Activity
Could you quote the source text of each row below verbatim, leaving the pictures out of your answer?
(Input data)
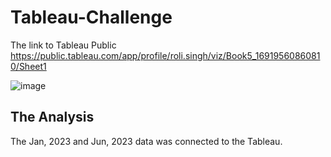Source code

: # Tableau-Challenge
The link to Tableau Public https://public.tableau.com/app/profile/roli.singh/viz/Book5_16919560860810/Sheet1

![image](https://github.com/rolisingh10/Tableau-Challenge/assets/128007832/cd39078d-1b92-4b07-a3d4-a57474d43e45)

## The Analysis

  The Jan, 2023 and Jun, 2023 data was connected to the Tableau. 

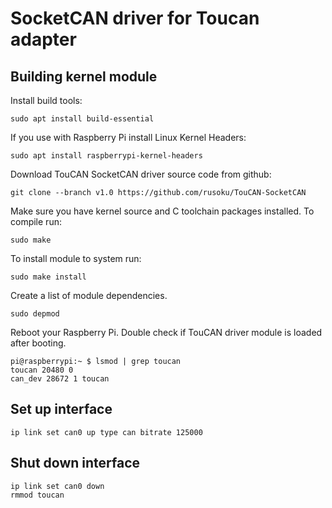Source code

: SocketCAN driver for Toucan adapter
====

Building kernel module
----

Install build tools:

    sudo apt install build-essential

If you use with Raspberry Pi install Linux Kernel Headers:

    sudo apt install raspberrypi-kernel-headers
    
Download TouCAN SocketCAN driver source code from github:    

    git clone --branch v1.0 https://github.com/rusoku/TouCAN-SocketCAN

Make sure you have kernel source and C toolchain packages installed.
To compile run:

    sudo make

To install module to system run:

    sudo make install


Create a list of module dependencies.
  
    sudo depmod

Reboot your Raspberry Pi. Double check if TouCAN driver module is loaded
after booting.

    pi@raspberrypi:~ $ lsmod | grep toucan
    toucan 20480 0
    can_dev 28672 1 toucan
    

Set up interface
----
    ip link set can0 up type can bitrate 125000


Shut down interface
----

    ip link set can0 down
    rmmod toucan



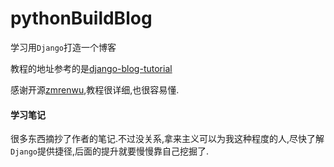 # pythonBuildBlog

学习用`Django`打造一个博客

教程的地址参考的是[django-blog-tutorial](https://github.com/zmrenwu/django-blog-tutorial)

感谢开源[zmrenwu](https://github.com/zmrenwu),教程很详细,也很容易懂.

#### 学习笔记

很多东西摘抄了作者的笔记.不过没关系,拿来主义可以为我这种程度的人,尽快了解`Django`提供捷径,后面的提升就要慢慢靠自己挖掘了.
(End Input data)
Solution to the problem
Source code

: # Tableau-Challenge
The link to Tableau Public https://public.tableau.com/app/profile/roli.singh/viz/Book5_16919560860810/Sheet1

![image](https://github.com/rolisingh10/Tableau-Challenge/assets/128007832/cd39078d-1b92-4b07-a3d4-a57474d43e45)

## The Analysis

  The Jan, 2023 and Jun, 2023 data was connected to the Tableau. 

Source code

: SocketCAN driver for Toucan adapter
====

Building kernel module
----

Install build tools:

    sudo apt install build-essential

If you use with Raspberry Pi install Linux Kernel Headers:

    sudo apt install raspberrypi-kernel-headers
    
Download TouCAN SocketCAN driver source code from github:    

    git clone --branch v1.0 https://github.com/rusoku/TouCAN-SocketCAN

Make sure you have kernel source and C toolchain packages installed.
To compile run:

    sudo make

To install module to system run:

    sudo make install


Create a list of module dependencies.
  
    sudo depmod

Reboot your Raspberry Pi. Double check if TouCAN driver module is loaded
after booting.

    pi@raspberrypi:~ $ lsmod | grep toucan
    toucan 20480 0
    can_dev 28672 1 toucan
    

Set up interface
----
    ip link set can0 up type can bitrate 125000


Shut down interface
----

    ip link set can0 down
    rmmod toucan



 # pythonBuildBlog

学习用`Django`打造一个博客

教程的地址参考的是[django-blog-tutorial](https://github.com/zmrenwu/django-blog-tutorial)

感谢开源[zmrenwu](https://github.com/zmrenwu),教程很详细,也很容易懂.

#### 学习笔记

很多东西摘抄了作者的笔记.不过没关系,拿来主义可以为我这种程度的人,尽快了解`Django`提供捷径,后面的提升就要慢慢靠自己挖掘了.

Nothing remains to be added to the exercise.